Why doesn't C++ have a universal class Object?
We don't need one: generic programming provides statically type safe alternatives in most cases. Other cases are handled using multiple inheritance.
There is no useful universal class: a truly universal carries no semantics of its own.
A "universal" class encourages sloppy thinking about types and interfaces and leads to excess run-time checking.
Using a universal base class implies cost: Objects must be heap-allocated to be polymorphic; that implies memory and access cost. Heap objects don't naturally support copy semantics. Heap objects don't support simple scoped behavior (which complicates resource management). A universal base class encourages use of dynamic_cast and other run-time checking.
Solution 2:
Let's first think about why you'd want to have a base-class in the first place. I can think of a few different reasons:
- To support generic operations or collections that will work on objects of any type.
- To include various procedures which are common to all objects (such as memory management).
- Everything is an object (no primitives!). Some languages (like Objective-C) don't have this, which makes things pretty messy.
These are the two good reasons that languages of the Smalltalk, Ruby and Objective-C brand have base-classes (technically, Objective-C doesn't really have a base-class, but for all intents and purposes, it does).

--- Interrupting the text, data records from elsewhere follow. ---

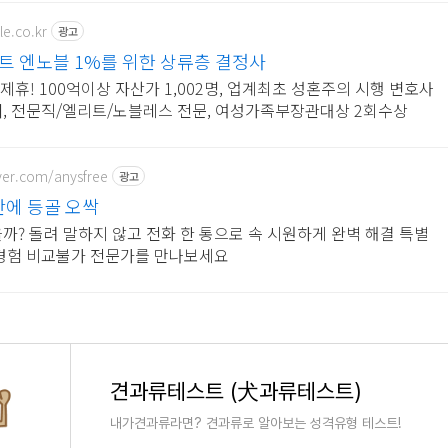
e.co.kr
광고
스트 엔노블 1%를 위한 상류층 결정사
독제휴! 100억이상 자산가 1,002명, 업계최초 성혼주의 시행 변호사
개, 전문직/엘리트/노블레스 전문, 여성가족부장관대상 2회수상
aver.com/anysfree
광고
만에 등골 오싹
까? 돌려 말하지 않고 전화 한 통으로 속 시원하게 완벽 해결 특별
 경험 비교불가 전문가를 만나보세요
견과류테스트 (犬과류테스트)
내가견과류라면? 견과류로 알아보는 성격유형 테스트!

For #1, the need for a base-class that unifies all objects under a single interface is obviated by the inclusion of templates in C++. For instance:
void somethingGeneric(Base);
Derived object;
somethingGeneric(object);
is unnecessary, when you can maintain type integrity all the way through by means of parametric polymorphism!
template <class T>
void somethingGeneric(T);
Derived object;
somethingGeneric(object);
For #2, whereas in Objective-C, memory management procedures are part of a class's implementation, and are inherited from the base class, memory management in C++ is performed using composition rather than inheritance. For instance, you can define a smart pointer wrapper which will perform reference counting on objects of any type:
template <class T>
struct refcounted
{
refcounted(T* object) : _object(object), _count(0) {}
T* operator->() { return _object; }
operator T*() { return _object; }
void retain() { ++_count; }
void release()
{
if (--_count == 0) { delete _object; }
}
private:
T* _object;
int _count;
};
Then, instead of calling methods on the object itself, you'd be calling methods in its wrapper. This not only allows more generic programming: it also lets you separate concerns (since ideally, your object should be more concerned about what it should do, than how its memory should be managed in different situations).

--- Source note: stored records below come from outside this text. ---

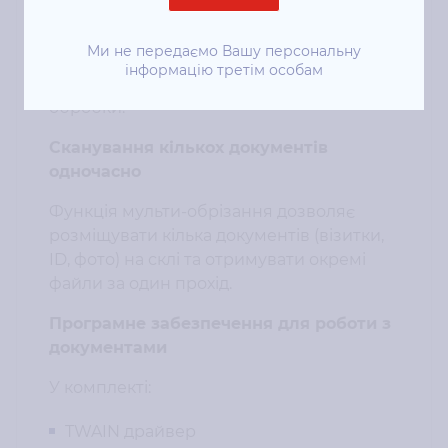
видалення шумів і дефектів
Ми не передаємо Вашу персональну
Це дозволяє отримувати готові до
інформацію третім особам
використання скани без додаткової
обробки.
Сканування кількох документів
одночасно
Функція мульти-обрізання дозволяє
розміщувати кілька документів (візитки,
ID, фото) на склі та отримувати окремі
файли за один прохід.
Програмне забезпечення для роботи з
документами
У комплекті:
TWAIN драйвер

Lastly, in a language that has both primitives and actual objects like C++, the benefits of having a base-class (a consistent interface for every value) are lost, since then you have certain values which cannot conform to that interface. In order to use primitives in that sort of a situation, you need to lift them into objects (if your compiler won't do it automatically). This creates a lot of complication.
So, the short answer to your question: C++ doesn't have a base-class because, having parametric polymorphism through templates, it doesn't need to.
Solution 3:
The dominant paradigm for C++ variables is pass-by-value, not pass-by-ref. Forcing everything to be derived from a root Object would make passing them by value an error ipse facto.
(Because accepting an Object by value as parameter, would by definition slice it and remove its soul).
This is unwelcome. C++ makes you think about whether you wanted value or reference semantics, giving you the choice. This is a big thing in performance computing.